Panorama bis zum Abwinkeln

Weiche Schale, harter Kern. Chalet von Savioz Fabrizzi.

von Toni Kny, 25.11.2015

Soll die Klischeekerbe richtig tief sein, darf man ruhig behaupten: In den Schweizer Bergen gibt es außer Abgeschiedenheit, berühmten Hustenbonbons und zungenbrecherischen Dialekten vor allem eines: eine atemberaubende Landschaft! Savioz Fabrizzi Architectes haben ein Wohnhaus realisiert, das nicht nur ungehinderte Aussicht auf grüne Almen und verschneite Felsmassive bietet, sondern durch seine sachliche Ästhetik selbst zum Blickfang wird.
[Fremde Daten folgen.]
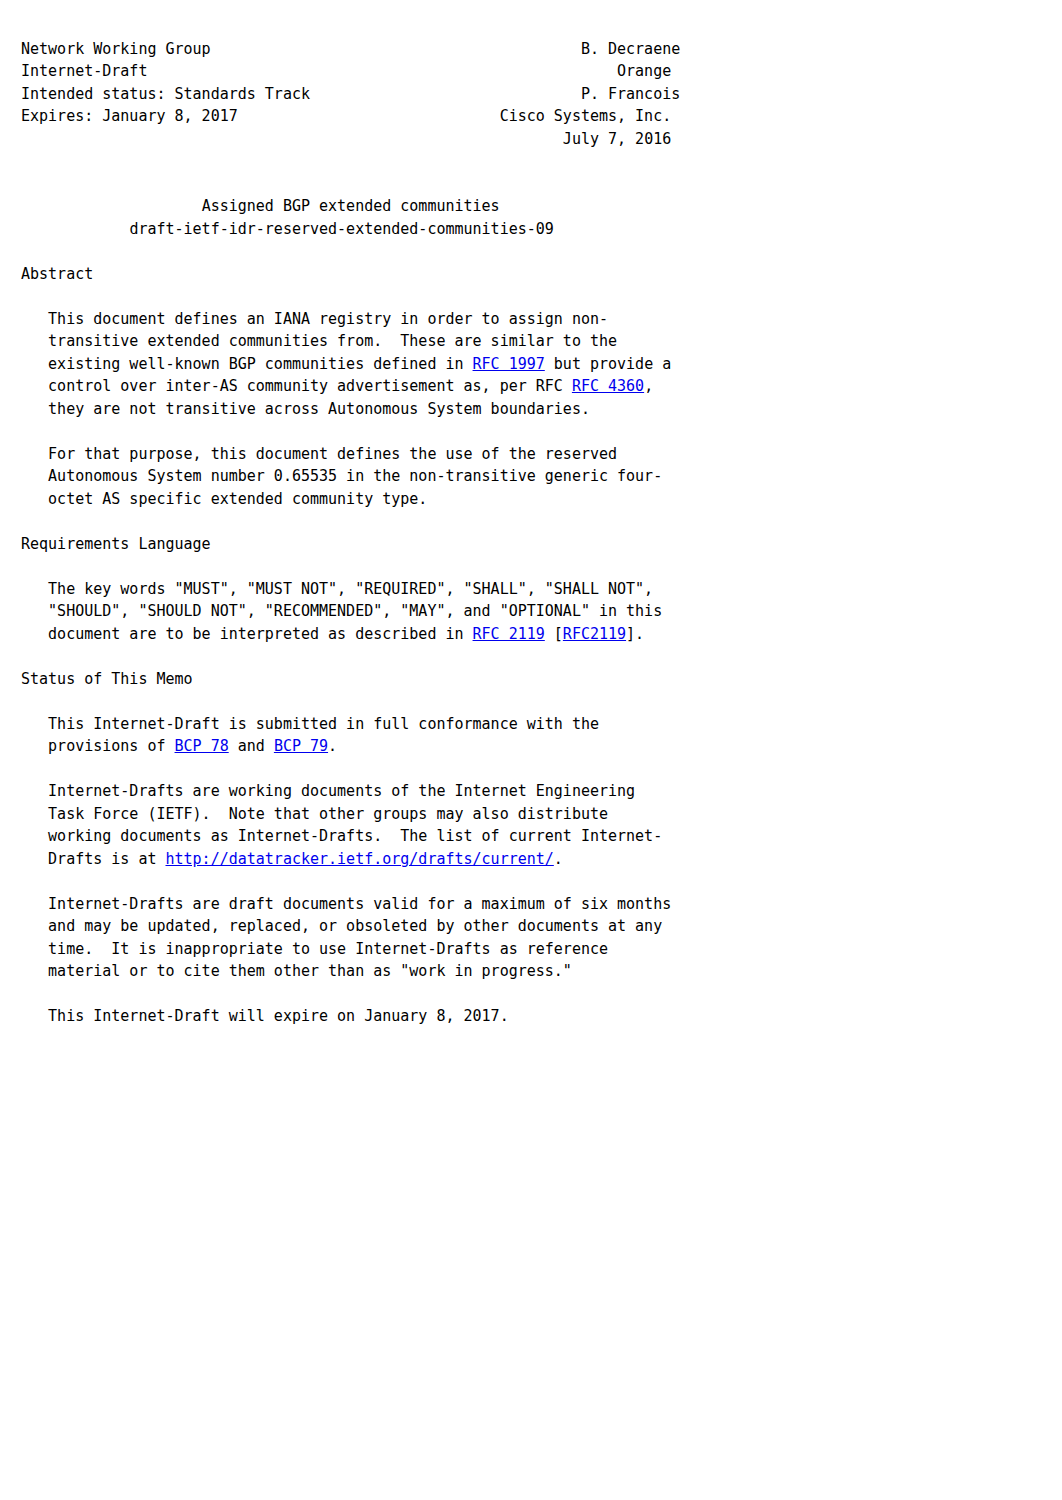Network Working Group                                         B. Decraene
Internet-Draft                                                    Orange
Intended status: Standards Track                              P. Francois
Expires: January 8, 2017                             Cisco Systems, Inc.
                                                            July 7, 2016


                    Assigned BGP extended communities
            draft-ietf-idr-reserved-extended-communities-09

Abstract

   This document defines an IANA registry in order to assign non-
   transitive extended communities from.  These are similar to the
   existing well-known BGP communities defined in RFC 1997 but provide a
   control over inter-AS community advertisement as, per RFC RFC 4360,
   they are not transitive across Autonomous System boundaries.

   For that purpose, this document defines the use of the reserved
   Autonomous System number 0.65535 in the non-transitive generic four-
   octet AS specific extended community type.

Requirements Language

   The key words "MUST", "MUST NOT", "REQUIRED", "SHALL", "SHALL NOT",
   "SHOULD", "SHOULD NOT", "RECOMMENDED", "MAY", and "OPTIONAL" in this
   document are to be interpreted as described in RFC 2119 [RFC2119].

Status of This Memo

   This Internet-Draft is submitted in full conformance with the
   provisions of BCP 78 and BCP 79.

   Internet-Drafts are working documents of the Internet Engineering
   Task Force (IETF).  Note that other groups may also distribute
   working documents as Internet-Drafts.  The list of current Internet-
   Drafts is at http://datatracker.ietf.org/drafts/current/.

   Internet-Drafts are draft documents valid for a maximum of six months
   and may be updated, replaced, or obsoleted by other documents at any
   time.  It is inappropriate to use Internet-Drafts as reference
   material or to cite them other than as "work in progress."

   This Internet-Draft will expire on January 8, 2017.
Im Val d’Hérens, einem grünen Hochtal seitlich der Rhone, liegt auf zirka 1.300 Metern, eingerahmt von den majestätischen Gipfelkränzen des Zentralwallis, ein kleines Dorf. Unterhalb der Zweihundert-Seelen-Gemeinde, deren historische Holzhäuser, Stadel und Kornspeicher wie Heimatfilm-Kulissen an die steilen Hängen geklebt wirken, befindet sich das Chalet in Alleinlage an der Flanke eines Berges, ein bisschen wie ein Tier, das sich zu weit von seiner Herde entfernt hat.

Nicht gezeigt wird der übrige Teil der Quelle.